• _EXERCISE MATERIAL_
========================

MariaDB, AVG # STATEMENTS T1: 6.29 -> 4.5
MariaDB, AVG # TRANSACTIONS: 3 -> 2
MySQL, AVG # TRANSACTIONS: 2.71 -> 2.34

========================

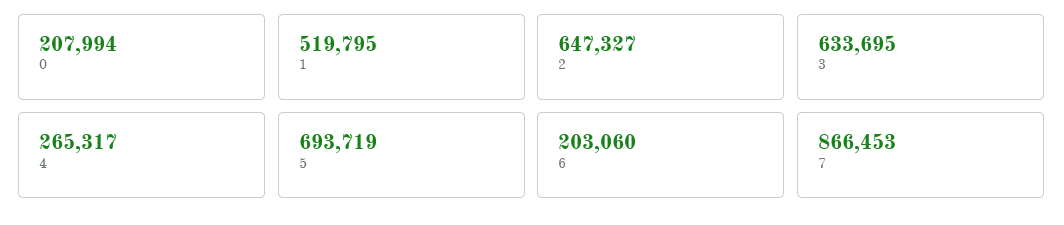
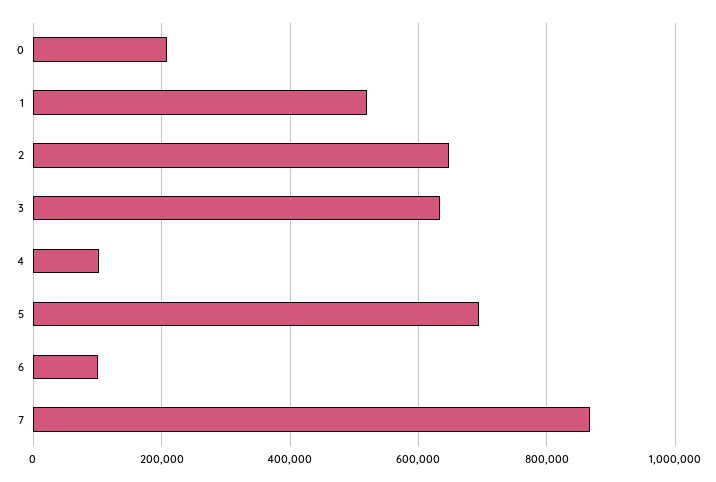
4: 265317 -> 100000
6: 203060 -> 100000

========================

• _WORK ITEM_
Proceeding from the line containing "MariaDB, AVG # STATEMENTS T1: 6.29 -> 4.5" through the line containing "MySQL, AVG # TRANSACTIONS: 2.71 -> 2.34", transcribe the lines above exactly, both end lines included.

• _ANSWER BOX_
MariaDB, AVG # STATEMENTS T1: 6.29 -> 4.5
MariaDB, AVG # TRANSACTIONS: 3 -> 2
MySQL, AVG # TRANSACTIONS: 2.71 -> 2.34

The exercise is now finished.